The obvious issue, which audience members were quick to point out, is that Nazis and persecuted Jews have nothing to do with Tannhäuser. The opera is about a pilgrim who leaves Venus’ world of love-making, enters a song competition on the Wartburg, and finds redemption in the saintly Elisabeth. An editorial in the German magazine Cicero , dedicated to the intersection of arts and politics, observes that a director turns to Nazis when he has no good ideas of own. The author continues to criticize Germany’s lavish public funding for theater, calling Hitler its “patron saint.” It may be worth noting that the Deutsche Oper am Rhein, a shared entity of the nearby cities of Düssseldorf and Duisburg, nearly entered financial meltdown last season. Was the production a desperate attempt to lend the company a cutting-edge status capable of competing with the many other opera houses in West Germany (let’s not forget that the reunited country possesses altogether one-seventh of the world’s companies)?

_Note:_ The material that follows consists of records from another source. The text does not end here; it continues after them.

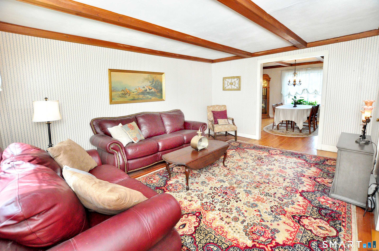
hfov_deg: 100.5
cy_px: 126
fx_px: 158
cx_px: 190
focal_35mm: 15
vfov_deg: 77.2
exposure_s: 1/100
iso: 2000
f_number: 5
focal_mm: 10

In an interview with Der Spiegel this week, Kosminski states the “real scandal” at hand is “censorship in the arts.” He insists that the production intended to mourn, not ridicule, the victims of World War Two, describing himself as “terrified” by criticism from the Jewish community. Just yesterday, he won the support of the president of the Akademie der Künste, Klaus Staeck, who has written a letter demanding that the production be reinstated. “Art—regardless of its quality!—is not a superfluous luxury,” he argues. Is it then justified to use art as a vehicle for emotional torture? And is quality not an important criterium when good tax money is being invested? From a purely literary point of view, there is little to no basis for casting Tannhäuser as a war criminal who is forced into the SS guard. Surely Greek myth is more important to understanding the opera than Wagner’s indirect connection to the Holocaust as a role model of Hitler.

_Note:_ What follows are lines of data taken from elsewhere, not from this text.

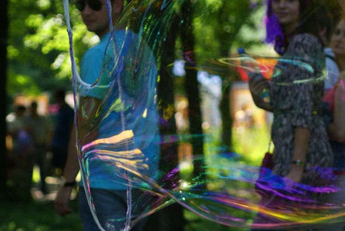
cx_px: 219
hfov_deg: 7.2
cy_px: 105
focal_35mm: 287
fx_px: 2749
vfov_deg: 4.8
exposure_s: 1/320
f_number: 5.6
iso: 400
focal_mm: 135
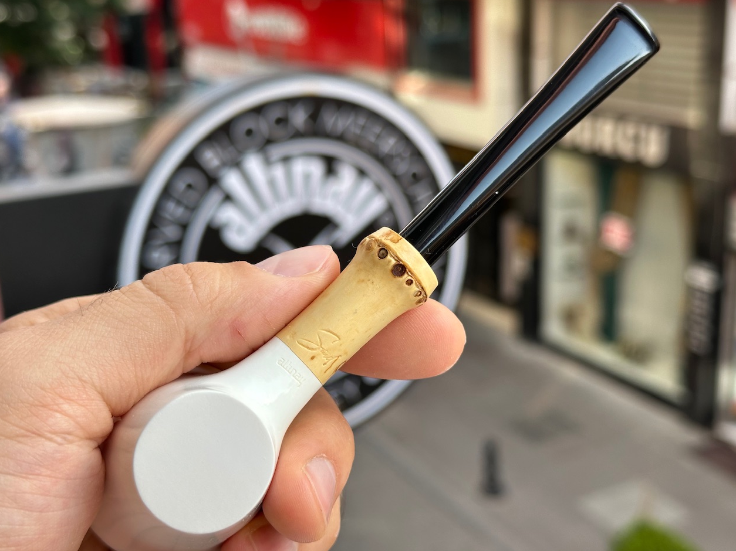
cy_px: 275
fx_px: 1042
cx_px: 369
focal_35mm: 49
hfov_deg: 38.9
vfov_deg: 29.7
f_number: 1.78
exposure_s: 1/454
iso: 64
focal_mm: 6.86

Although the opera derives its plot in part from Thuringian legend, there is little in the way of nationalist undertones compared to later works such as Lohengrin, Die Meistersinger, Parsifal and, to some extent, the Ring cycle. Patrice Chéreau caused a scandal upon the centenary of the Bayreuth Festival in 1976 by setting the cycle at the time of early German industrialization. This is a loaded topic, given the industrial killings that followed during World War Two, but the production opened the door to historical allegory on the Festspielhaus stage. Stefan Herheim’s 2008 production of Parsifal, which opens in the Villa Wahnfried in the 1880s and ends in the Federal Republic of Bonn, plumbs the possibilities even further. The appearance of swastika flags and black-and-white footage from the Second World War remains controversial, but Herheim caused the audience to think critically about the inextricability of Wagner’s works from his time and the institution of Bayreuth itself.

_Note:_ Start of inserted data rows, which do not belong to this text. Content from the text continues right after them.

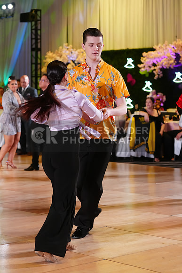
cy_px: 136
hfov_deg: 15.5
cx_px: 91
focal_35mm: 88
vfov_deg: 23.1
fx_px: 667
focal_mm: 88
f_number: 4
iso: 3200
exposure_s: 1/400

Kosminski, through his graphic depictions of the violence and genocide, crossed a threshold that was already at breaking point. Although I didn’t see the production first-hand, the audience’s reaction would indicate that he lacked the sophistication of a director such as Chéreau or Herheim. The exploitation of World War Two—not just to artistic ends but in the media and in academia—has reached a point of saturation in Germany that, thanks to the reaction at the Oper am Rhein, should finally be considered cause for concern. Artistic freedom does not license a director to indulge his darkest fantasies or work out psychological issues at the expense of an opera. Do we go to the theater to be provoked, reviled and confused, or enlightened and transported by an interpretation that allows us to penetrate a given work with more understanding and appreciation? Wagner may remain a thorn in the cultural consciousness, but it is not paying respect to anyone—neither the composer, the German people, nor the Jews who were murdered in the Holocaust—to use his stage works as vehicles for cheap, shock tactics under the pretence of creating socially relevant art. As austerity plagues Europe, it is even more shameful to invest in stage productions that ruin rather than illuminate an opera.